# HELP! 8-week old puppy crate training



## Cookie2012 (Aug 28, 2012)

We just got a 2-month old pup 5 days ago and she whines every night when I put her inside her cage.  I know that's a normal behavior because she's just a baby and she probably misses her parents and her siblings but I was wondering if you guys think its better IF--

> I sleep beside her cage (which we placed in the living room because that's where we mostly hang out during daytime) until she gets used to being in it (if that day ever comes haha!)
OR
> I just leave her there every night and go sleep in my room (all our bedrooms are quite far from the living room) and let her get used to being in the cage overnight.

Her first night at home, I let her sleep beside me in my bed. The second night, we started "crate training" her (although we didn't really use a crate, we got her a cage that's big enough for her to play around in) and that's when all the whining and howling started. I slept in the living room so that she can see me and hear my voice but there are times when it really breaks my heart and I'm tempted to take her out.
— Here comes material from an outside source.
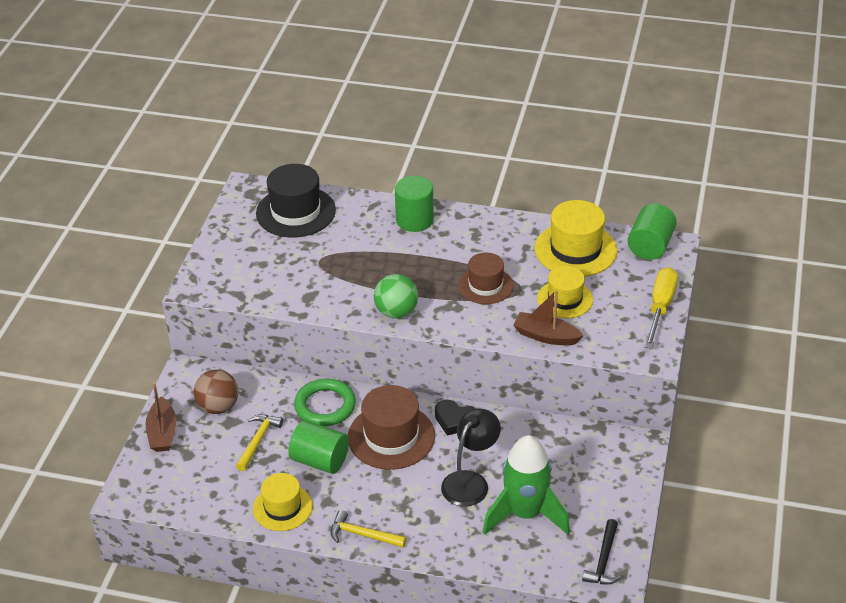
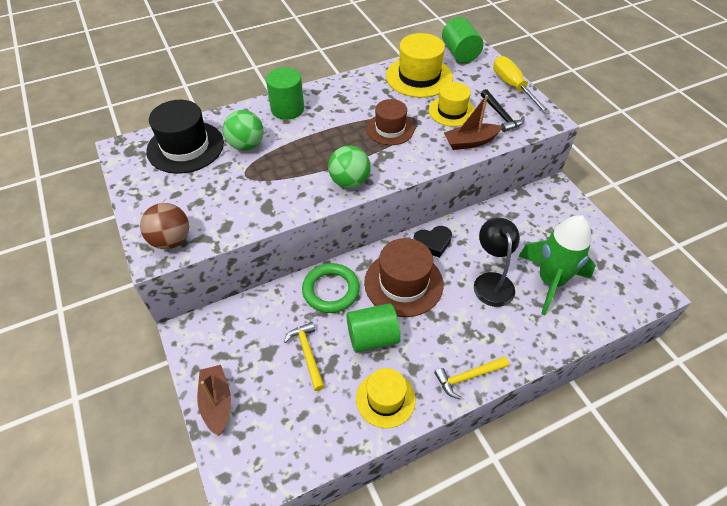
camera: 40 degrees left, 10 degrees up
brown boat [146,382,176,452] -> brown boat turned 150 degrees counterclockwise [197,365,231,436]
brown ball [194,369,238,414] -> brown ball moved to [140,203,189,249]
black hammer [582,519,622,585] -> black hammer moved to [481,89,525,132]
none -> green ball [223,110,264,151]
I just don't do it because I know that its just gonna prolong the "training" process. Some people say she will eventually get used to it and I should just ignore the crying.. I haven't gotten any decent sleep since we got her because she would whine for hours (she'd stop for a few minutes and fall asleep but then go back to whining after 20 minutes) and I also kind of miss sleeping in my comfy bed.. I don't know what to do. :smilie_tischkante:

Help? Thanks a lot guys..


----------



## Furbabies mom (Jul 25, 2011)

I've had puppies that young. I put them in a crate by my bed so that I could put my fingers through the crate and touch them. Put a divider in the crate so that the pup has enough room to stand and turn around. If there is too much room they'll go pee or poo in the crate. It usually doesn't take too long for puppy to get used to the crate, if you stick to a schedule and be consistent. You'll probably have to get him up at night for potty breaks. They could still use the crate for potty, even if it's made smaller, because your puppy is so young. It eventually all works out, it will just take some time, because of the age of your pup. Good luck!


----------